Performance Quandry

So I went back to determine why my rendering function is performaning so slowly. And now I am completely puzzled.

Geforce II GTS

~300,000 Vertices
~300,000 Polygons

~10 fps

Vertex array + glDrawElements

Flat shading, Single sided lighting, local viewer, nothing else fancy, all in 1 mesh.

I was researching VBO, but I am not sure if this will help all that much. General suggestions? Why am I performing so slowly.

Hi, You are rendering 300K trings per frame, it’s a lot of geometry for your graphics card. You should render around 10K-20K trigs for 30 fps. If i like to suppose you’re rendering a terrain application, you should use level of details doing a progressive loading of polygons.

Try the following in your render loop:

static GLuint dl=0;
if (0==dl)

If that improves performance, you will benefit from VBOs.

3Mpolys/s isn’t shabby, but the Gf2 should be able to do more.

[This message has been edited by zeckensack (edited 11-27-2003).]

I am going to go back and try display lists again.

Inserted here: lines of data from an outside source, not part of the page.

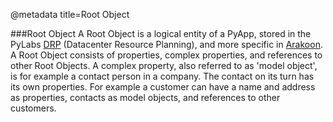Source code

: @metadata title=Root Object

[drp]: /#/PyLabs50/Architecture
[arakoon]: http://www.arakoon.org


###Root Object
A Root Object is a logical entity of a PyApp, stored in the PyLabs [DRP][] (Datacenter Resource Planning), and more specific in [Arakoon][]. A Root Object consists of properties, complex properties, and references to other Root Objects.
A complex property, also referred to as 'model object', is for example a contact person in a company. The contact on its turn has its own properties.
For example a customer can have a name and address as properties, contacts as model objects, and references to other customers.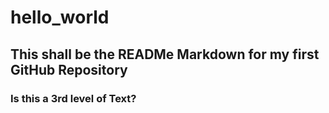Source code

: # hello_world
## This shall be the READMe Markdown for my first GitHub Repository
### Is this a 3rd level of Text?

Initially, they seem to offer no speed improvement. I read a thread which said display lists should not include everything, but that there should be multiple display lists.

I wish I could combine my vertex array + display list, since my vertex array rendering code is much cleaner than my immediate code
renderer. Perhaps, I will skip to VBO directly.


A single display list isn’t the ultimate solution. I made the suggestion because it’s quite easy to drop into the code.

The parallel here is that VBOs allow you to store geometry in driver-managed buffers, ie graphics card memory.
DLs often provide graphics memory buffers for geometry, too, so the transfer bandwidth is roughly the same between the two.

In the long run, VBOs are better in almost every way imaginable (for geometry storage; there are some other nice things display lists can do for you).

>>General suggestions? Why am I performing so slowly.<<

You didn’t tell how big the polygons are.
A GeForce II should be able to transform 15 MVertices/s.
Does it get faster if you shrink your window? Then you’re fillrate bound.
If not,

  • check the vendor, not NVIDIA? => check your pixelformat code, reinstall graphics driver.
  • check renderer string, no AGP?, => reinstall chipset drivers.

Thanks for responding.

Window size makes little difference.
Polygons can be huge, small, their all normalized to within 1-5 units.

I went ahead and implemented VBOs, but they also seem to offer no performance improvement.

Perhaps, this is a result that I passed all indices in as a GL_UNSIGNED_INT list( 300K+).
The only other thing I can try is to break it up to 65K blocks, and use GL_UNSIGNED_SHORT.
But this is looking just like display lists.


New hardware: Geforce 5600 Ultra:
WITH new hardware:

glDrawElements + VBO

~300K polygons
10 fps ( same as GeforceII) ( point to CPU being limiting factor )

I used interleaved array, glDrawArrays, and this tripled frame rates.

~30 fps

HOWEVER, memory usage doubled. This seems to point to the fact, that opengl is not copying my geometry to Video Memory( about 20MB).
How can I force opengl to use video memory,
and/or AGP memory w/ VBO.

UPDATE:I ran the same interleaved code using
regular vertex array, ie buffer allocated in system memory and
~15 fps.

Even taking a best approach: VBO+Interleaved
I only get 9-10 Million Triangles / sec.
This is with infinite viewer, shading = flat,
light model.

Anyone have any tips for better performance!
(I know about tri-strippification, but that cause visual problems!)


[This message has been edited by maximian (edited 11-29-2003).]

[This message has been edited by maximian (edited 11-29-2003).]

Wonderful. Now I hit a new problem.

I use the actc library to stripify my meshes.
But using this with glDrawArrays, results in a large number of triangle strips(relatively speaking), which actually slow down my rendering performance. Anybody know, how I can avoid the following loop with a triangle strip list.

for( i = 0 to numStrips )

Using the recommended 20ish primitives per strip caused it go process even slower.
Probably because of the all functions calls and overhead.